Measuring how LLMs recommend brands & sites — with open data, code, and a reproducible method
Summary: We ran 15,600 samples across 52 categories/locales to study how LLMs (ChatGPT, Claude, Gemini, etc.) mention or rank brands/sites. We open-sourced the method (Entity-Conditioned Probing + Resampling), data, and code so teams can audit, reproduce, and extend.
Links:
- Preprint (Zenodo): https://zenodo.org/records/17489350
- Code (GitHub): https://github.com/jim-seovendor/entity-probe
- Data (Hugging Face): https://huggingface.co/datasets/seovendorco/entity-probe
- Contact: ask@seovendor.co
Why this matters
LLMs increasingly act like recommenders. For queries like “best [tool]” or “top [service]”, users often see a small set of brands/sites. If you’re building AI products or care about brand visibility, you need answers to:
- Which brands/sites appear most often?
- How stable are those results across samples, locales, and models?
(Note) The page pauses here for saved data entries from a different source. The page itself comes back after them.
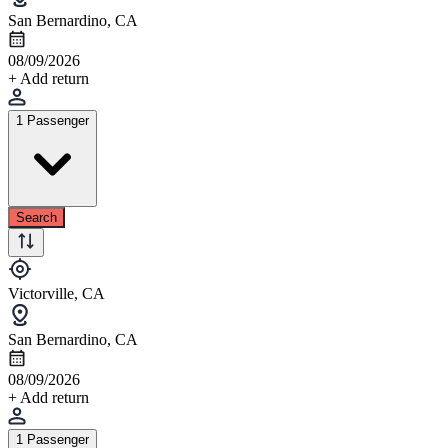
San Bernardino, CA
08/09/2026
+ Add return
1 Passenger
Search
Victorville, CA
San Bernardino, CA
08/09/2026
+ Add return
1 Passenger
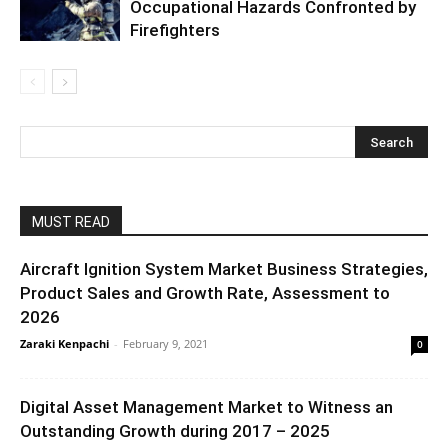
Occupational Hazards Confronted by
Firefighters
MUST READ
Aircraft Ignition System Market Business Strategies,
Product Sales and Growth Rate, Assessment to
2026
Zaraki Kenpachi
-
February 9, 2021
0
Digital Asset Management Market to Witness an
Outstanding Growth during 2017 – 2025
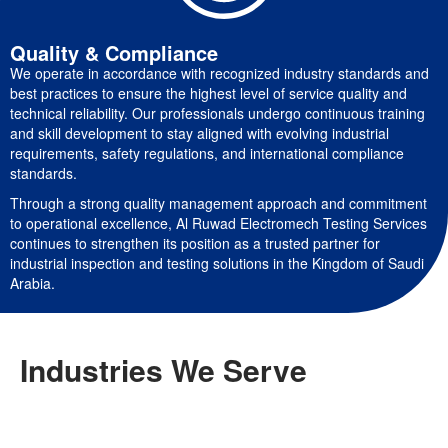
Quality & Compliance
We operate in accordance with recognized industry standards and
best practices to ensure the highest level of service quality and
technical reliability. Our professionals undergo continuous training
and skill development to stay aligned with evolving industrial
requirements, safety regulations, and international compliance
standards.
Through a strong quality management approach and commitment
to operational excellence, Al Ruwad Electromech Testing Services
continues to strengthen its position as a trusted partner for
industrial inspection and testing solutions in the Kingdom of Saudi
Arabia.
Industries We Serve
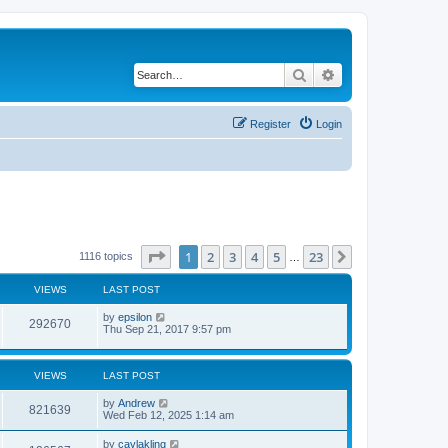
Search
Advanced search
Register
Login
Page
1
of
23
1
2
3
4
5
23
Next
1116 topics
…
VIEWS
LAST POST
by
epsilon
292670
Thu Sep 21, 2017 9:57 pm
VIEWS
LAST POST
by
Andrew
821639
Wed Feb 12, 2025 1:14 am
by
caylakling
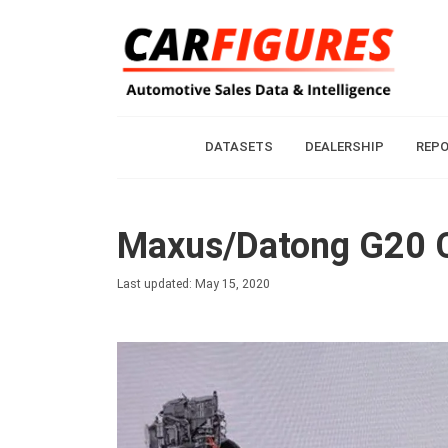
DATASETS
DEALERSHIP
REP
Maxus/Datong G20 C
Last updated: May 15, 2020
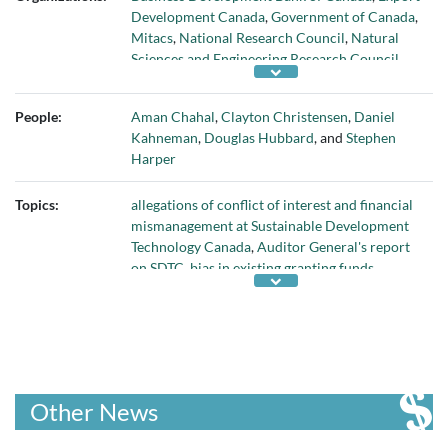
Development Canada
,
Government of Canada
,
Mitacs
,
National Research Council
,
Natural
Sciences and Engineering Research Council
,
Office of Canada's Auditor General
,
Social
Sciences and Engineering Research Council
,
People:
Aman Chahal
,
Clayton Christensen
,
Daniel
Sustainable Development Technology Canada
,
Kahneman
,
Douglas Hubbard
, and
Stephen
and
Y Combinator
Harper
Topics:
allegations of conflict of interest and financial
mismanagement at Sustainable Development
Technology Canada
,
Auditor General's report
on SDTC
,
bias in existing granting funds
,
Canada's cleantech startups
,
disruptive
innovation
,
fixing problems with how Canada
funds innovative companies
,
How to Measure
Anything (book)
,
inability of middle managers
to understand disruptive innovation
,
need for
a Canadian granting-investment bank and
Other News
incubator
,
need for innovative new investment
vehicle
,
need for ombudsman in funding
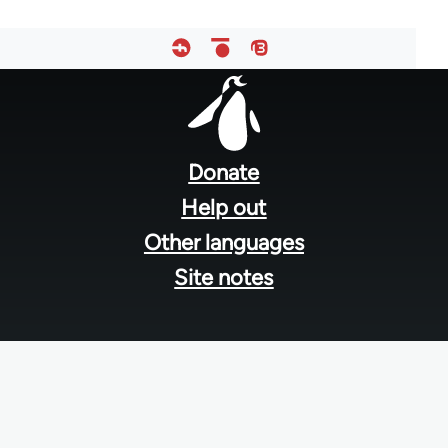
Footer
menu
Donate
Help out
Other languages
Site notes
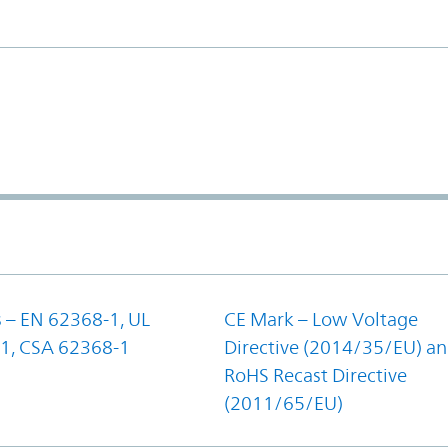
 – EN 62368-1, UL
CE Mark – Low Voltage
1, CSA 62368-1
Directive (2014/35/EU) a
RoHS Recast Directive
(2011/65/EU)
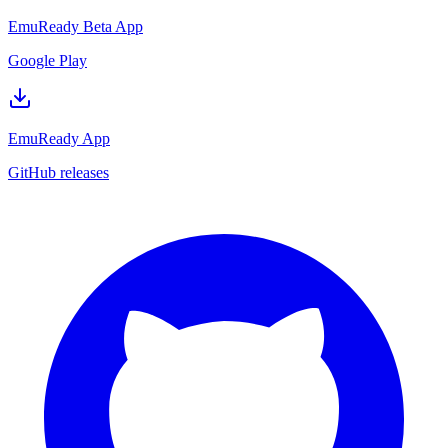
EmuReady Beta App
Google Play
EmuReady App
GitHub releases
- How reliable is a “top-k” list derived from an LLM?
Our goal: provide a transparent, reproducible way to measure and discuss LLM “recommendations.” – Jim Liu, CEO, SEO Vendor
What is RankLens Entities?
A public, reproducible suite for measuring LLM brand/site visibility:
- Method: Entity-Conditioned Probing (ECP) with multi-sampling + half-split consensus to estimate reliability (overlap@k).
- Data: 15,600 samples over 52 categories/locales, with parsed entities and metadata.
- Code: Scripts to aggregate lists, compute consensus top-k, and evaluate reliability.
Key findings (high level)
- Reliability varies by category & locale. Some categories show high overlap@k; others are volatile.
- Alias risk is real. The same brand can appear under multiple strings (e.g., “Acme CRM”, “acme.com”). Normalization helps but isn’t perfect.
- Prompt sensitivity exists. Small phrasing changes can shift inclusion/ordering—use multi-sampling and track prompts.
- Model drift happens. Time-stamp runs and avoid comparing apples to oranges across model updates.
Who it’s for
- AI/ML engineers: a reproducible eval harness for LLM list-style answers.
- SEO/marketing teams: visibility tracking for brands/sites in LLM responses.
- Researchers: open artifacts + method to extend, critique, or benchmark.
What’s included
- Preprint: full method + limitations and guidance.
- Repository: parsing, consensus, reliability metrics, export utilities.
- Dataset: per-prompt lists, JSONL results, schema docs.
- Examples: ready-to-run code for overlap@k and consensus top-k.
How it works (quick overview)
- Probe each (category, locale, model) with standardized prompts.
- Parse responses into entity lists (brands/sites).
- Resample & split: divide lists into two halves.
- Consensus: compute top-k for each half via frequency aggregation.
- Reliability: measure overlap@k between the halves.
If overlap@k is high → the “top-k” is likely stable for that setup. Low → treat any single top-k as noisy.
Limitations (read before using)
- Not a ranking of “truth,” but a measurement of what LLMs surface under given conditions.
- Aliases & normalization: we include baseline rules; entity resolution is imperfect.
- Prompt & temperature sensitivity: track your configurations; use multi-sampling.
- Locale effects: some markets/categories are intrinsically turbulent.
- Model updates: repeat runs over time to monitor drift.
Get started
- Skim the preprint for method + caveats.
- Clone the repo and run the overlap@k example.
- Load the dataset (CSV/JSONL) and reproduce a chart.
- Add your category/locale and compare reliability.
- Open a PR with improvements (normalizers, metrics, charts).
FAQ
Is this a product?
No—the study and artifacts are open for research and transparency; they inform products but aren’t a product themselves.
Can I cite this?
Yes. Cite the Zenodo preprint; include the GitHub repo and dataset link.
What’s “alias risk”?
Multiple strings referring to the same brand/site (e.g., name variants, URL vs. brand). We apply normalization; you can extend it.
Can I use this commercially?
Check the licenses in the repo/dataset. Contributions welcome.